• _Data records_
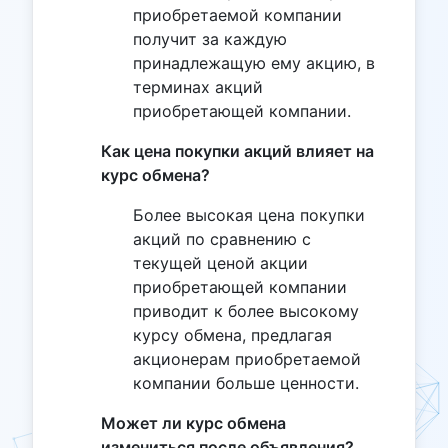
приобретаемой компании
получит за каждую
принадлежащую ему акцию, в
терминах акций
приобретающей компании.
Как цена покупки акций влияет на
курс обмена?
Более высокая цена покупки
акций по сравнению с
текущей ценой акции
приобретающей компании
приводит к более высокому
курсу обмена, предлагая
акционерам приобретаемой
компании больше ценности.
Может ли курс обмена
измениться после объявления?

• _Exercise goal_
Copy out the lines from the line containing "текущей ценой акции" to the end of the listing above, without alteration.

• _Answer for this exercise_
текущей ценой акции
приобретающей компании
приводит к более высокому
курсу обмена, предлагая
акционерам приобретаемой
компании больше ценности.
Может ли курс обмена
измениться после объявления?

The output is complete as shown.